Discrete diffusion models achieve strong performance in text and image generation, but their inference remains slow and must inherently balance sampling efficiency and sample quality. In this work, we present a systematic study of how the \emph{degree of stochasticity} in Markov transitions governs the sampling tradeoff. We show that highly deterministic transitions converge rapidly but suffer from error accumulation, while more stochastic transitions converge more slowly yet can achieve higher final sample quality. Using an information-theoretic analysis, we identify the underlying mechanism as an error-correcting effect induced by \emph{redundant transitions} that symmetrically exchange mass between states, and show that these transitions can provably contract sampling errors. Motivated by this analysis, we propose \emph{Discrete Churn and Restart Sampling} (DCRS), a novel inference algorithm that injects controlled stochasticity by alternating between forward and reverse diffusion processes.
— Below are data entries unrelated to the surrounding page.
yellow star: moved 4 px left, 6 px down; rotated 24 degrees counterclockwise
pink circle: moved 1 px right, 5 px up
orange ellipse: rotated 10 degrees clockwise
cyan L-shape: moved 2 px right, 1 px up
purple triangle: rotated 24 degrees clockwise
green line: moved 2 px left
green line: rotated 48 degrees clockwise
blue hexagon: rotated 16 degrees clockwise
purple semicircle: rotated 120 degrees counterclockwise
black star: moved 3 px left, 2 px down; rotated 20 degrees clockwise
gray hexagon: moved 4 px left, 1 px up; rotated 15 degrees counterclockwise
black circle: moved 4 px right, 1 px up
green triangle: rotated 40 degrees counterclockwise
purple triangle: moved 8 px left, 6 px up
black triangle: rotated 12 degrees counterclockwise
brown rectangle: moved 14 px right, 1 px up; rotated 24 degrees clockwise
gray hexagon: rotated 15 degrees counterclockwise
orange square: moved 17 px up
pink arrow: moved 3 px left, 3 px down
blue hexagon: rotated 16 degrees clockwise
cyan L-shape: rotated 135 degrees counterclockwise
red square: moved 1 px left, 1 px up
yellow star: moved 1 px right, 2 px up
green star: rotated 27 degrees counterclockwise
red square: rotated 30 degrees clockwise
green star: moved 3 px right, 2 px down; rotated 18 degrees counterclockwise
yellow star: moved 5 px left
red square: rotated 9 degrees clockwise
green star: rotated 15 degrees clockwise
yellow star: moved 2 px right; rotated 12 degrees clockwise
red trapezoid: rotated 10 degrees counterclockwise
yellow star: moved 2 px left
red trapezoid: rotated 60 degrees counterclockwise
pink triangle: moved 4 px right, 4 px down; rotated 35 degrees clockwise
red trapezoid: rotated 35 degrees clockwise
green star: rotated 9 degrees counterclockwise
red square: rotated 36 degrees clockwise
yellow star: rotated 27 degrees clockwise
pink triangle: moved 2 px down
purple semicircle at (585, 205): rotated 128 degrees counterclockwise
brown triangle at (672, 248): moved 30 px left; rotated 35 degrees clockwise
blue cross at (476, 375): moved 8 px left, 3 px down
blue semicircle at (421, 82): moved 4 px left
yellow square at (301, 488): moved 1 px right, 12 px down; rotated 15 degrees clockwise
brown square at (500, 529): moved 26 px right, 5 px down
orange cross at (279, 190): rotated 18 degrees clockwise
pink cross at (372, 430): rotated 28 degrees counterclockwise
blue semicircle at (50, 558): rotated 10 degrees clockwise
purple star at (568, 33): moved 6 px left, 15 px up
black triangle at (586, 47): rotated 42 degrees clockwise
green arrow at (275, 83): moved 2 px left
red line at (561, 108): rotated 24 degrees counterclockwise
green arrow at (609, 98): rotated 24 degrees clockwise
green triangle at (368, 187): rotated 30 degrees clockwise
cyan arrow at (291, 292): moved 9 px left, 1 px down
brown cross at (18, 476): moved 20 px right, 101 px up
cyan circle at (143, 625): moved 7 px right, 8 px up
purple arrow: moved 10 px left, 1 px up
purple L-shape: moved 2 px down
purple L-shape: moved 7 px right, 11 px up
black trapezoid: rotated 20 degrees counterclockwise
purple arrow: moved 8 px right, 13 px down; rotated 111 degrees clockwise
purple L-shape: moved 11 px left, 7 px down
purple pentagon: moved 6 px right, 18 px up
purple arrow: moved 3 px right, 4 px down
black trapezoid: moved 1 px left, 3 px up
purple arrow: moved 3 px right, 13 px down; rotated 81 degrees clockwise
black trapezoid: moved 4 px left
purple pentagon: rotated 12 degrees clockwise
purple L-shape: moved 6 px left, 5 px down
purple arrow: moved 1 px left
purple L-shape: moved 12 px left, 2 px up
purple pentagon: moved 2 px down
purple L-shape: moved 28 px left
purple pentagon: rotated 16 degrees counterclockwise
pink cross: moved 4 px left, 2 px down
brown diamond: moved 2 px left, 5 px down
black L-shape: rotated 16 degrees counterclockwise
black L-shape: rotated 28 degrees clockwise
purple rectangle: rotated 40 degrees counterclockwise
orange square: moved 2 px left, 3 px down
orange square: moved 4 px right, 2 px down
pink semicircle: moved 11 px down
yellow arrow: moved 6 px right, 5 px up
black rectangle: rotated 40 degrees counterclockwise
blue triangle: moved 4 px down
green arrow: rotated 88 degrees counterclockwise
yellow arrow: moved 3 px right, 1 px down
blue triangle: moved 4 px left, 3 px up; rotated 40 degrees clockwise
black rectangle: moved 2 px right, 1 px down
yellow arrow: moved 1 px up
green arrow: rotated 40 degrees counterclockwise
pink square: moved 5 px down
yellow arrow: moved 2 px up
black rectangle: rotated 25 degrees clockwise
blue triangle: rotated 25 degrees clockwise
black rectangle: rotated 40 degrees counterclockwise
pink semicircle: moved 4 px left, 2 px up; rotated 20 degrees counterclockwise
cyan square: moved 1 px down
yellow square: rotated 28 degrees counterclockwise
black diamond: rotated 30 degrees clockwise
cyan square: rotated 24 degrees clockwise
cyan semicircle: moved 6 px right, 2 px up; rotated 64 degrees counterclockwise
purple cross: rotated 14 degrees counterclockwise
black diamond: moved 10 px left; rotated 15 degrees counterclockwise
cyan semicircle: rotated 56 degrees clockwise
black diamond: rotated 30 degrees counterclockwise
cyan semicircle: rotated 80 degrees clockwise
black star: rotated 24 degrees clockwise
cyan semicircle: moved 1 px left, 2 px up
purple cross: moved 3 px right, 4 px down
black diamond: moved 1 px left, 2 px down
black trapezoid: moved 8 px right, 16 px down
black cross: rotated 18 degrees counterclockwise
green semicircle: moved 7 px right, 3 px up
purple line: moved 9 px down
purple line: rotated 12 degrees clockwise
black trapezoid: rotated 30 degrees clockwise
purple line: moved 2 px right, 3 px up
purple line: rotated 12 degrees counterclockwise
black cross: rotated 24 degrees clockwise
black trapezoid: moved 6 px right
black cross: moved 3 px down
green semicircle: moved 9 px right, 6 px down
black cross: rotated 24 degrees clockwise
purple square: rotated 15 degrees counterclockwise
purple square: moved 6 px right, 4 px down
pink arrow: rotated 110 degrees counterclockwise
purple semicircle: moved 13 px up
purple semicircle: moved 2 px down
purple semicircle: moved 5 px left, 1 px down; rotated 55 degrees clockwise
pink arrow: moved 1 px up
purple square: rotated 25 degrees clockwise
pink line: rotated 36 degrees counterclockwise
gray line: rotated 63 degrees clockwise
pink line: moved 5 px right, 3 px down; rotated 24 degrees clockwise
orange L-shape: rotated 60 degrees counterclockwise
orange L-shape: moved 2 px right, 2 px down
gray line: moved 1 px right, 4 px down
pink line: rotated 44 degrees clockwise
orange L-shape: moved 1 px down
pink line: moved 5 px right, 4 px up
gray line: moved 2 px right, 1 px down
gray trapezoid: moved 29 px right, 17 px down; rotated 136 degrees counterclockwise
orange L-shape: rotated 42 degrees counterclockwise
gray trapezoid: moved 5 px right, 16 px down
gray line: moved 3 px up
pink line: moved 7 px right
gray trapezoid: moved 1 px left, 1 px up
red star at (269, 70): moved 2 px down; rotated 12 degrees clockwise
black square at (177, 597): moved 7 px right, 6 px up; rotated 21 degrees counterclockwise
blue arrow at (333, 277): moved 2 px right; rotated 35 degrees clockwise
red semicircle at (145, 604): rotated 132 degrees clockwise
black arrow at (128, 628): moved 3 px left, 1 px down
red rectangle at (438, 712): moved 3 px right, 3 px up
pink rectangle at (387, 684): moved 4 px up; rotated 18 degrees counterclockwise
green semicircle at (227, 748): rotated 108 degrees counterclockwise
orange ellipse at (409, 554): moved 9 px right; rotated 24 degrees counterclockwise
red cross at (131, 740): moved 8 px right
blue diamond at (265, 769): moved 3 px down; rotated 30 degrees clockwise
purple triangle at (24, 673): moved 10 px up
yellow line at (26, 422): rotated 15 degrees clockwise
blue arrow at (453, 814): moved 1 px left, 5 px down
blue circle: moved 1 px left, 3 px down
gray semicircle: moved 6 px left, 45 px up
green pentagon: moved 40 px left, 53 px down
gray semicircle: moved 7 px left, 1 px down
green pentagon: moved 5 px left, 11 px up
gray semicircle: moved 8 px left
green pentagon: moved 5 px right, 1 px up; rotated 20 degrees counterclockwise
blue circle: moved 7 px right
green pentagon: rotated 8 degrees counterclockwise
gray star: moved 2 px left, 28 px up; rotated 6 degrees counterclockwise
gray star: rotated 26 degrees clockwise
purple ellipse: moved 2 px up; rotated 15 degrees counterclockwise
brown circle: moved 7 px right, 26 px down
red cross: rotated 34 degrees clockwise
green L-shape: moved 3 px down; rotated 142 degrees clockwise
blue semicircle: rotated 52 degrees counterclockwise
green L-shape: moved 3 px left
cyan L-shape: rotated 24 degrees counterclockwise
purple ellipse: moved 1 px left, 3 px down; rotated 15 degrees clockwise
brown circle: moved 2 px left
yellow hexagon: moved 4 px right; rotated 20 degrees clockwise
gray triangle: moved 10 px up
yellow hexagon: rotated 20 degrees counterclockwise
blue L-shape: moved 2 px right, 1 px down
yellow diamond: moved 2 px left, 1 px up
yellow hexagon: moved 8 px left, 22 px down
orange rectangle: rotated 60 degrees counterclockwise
Experiments on synthetic datasets and large-scale benchmarks show that DCRS improves the speed-quality tradeoff in the low number of function evaluations regime. On image datasets, DCRS achieves up to a $10\times$ reduction in sampling steps compared to standard samplers while maintaining competitive sample quality, whereas on language benchmarks, we observe more nuanced behavior depending on the corruption process and sampling procedure.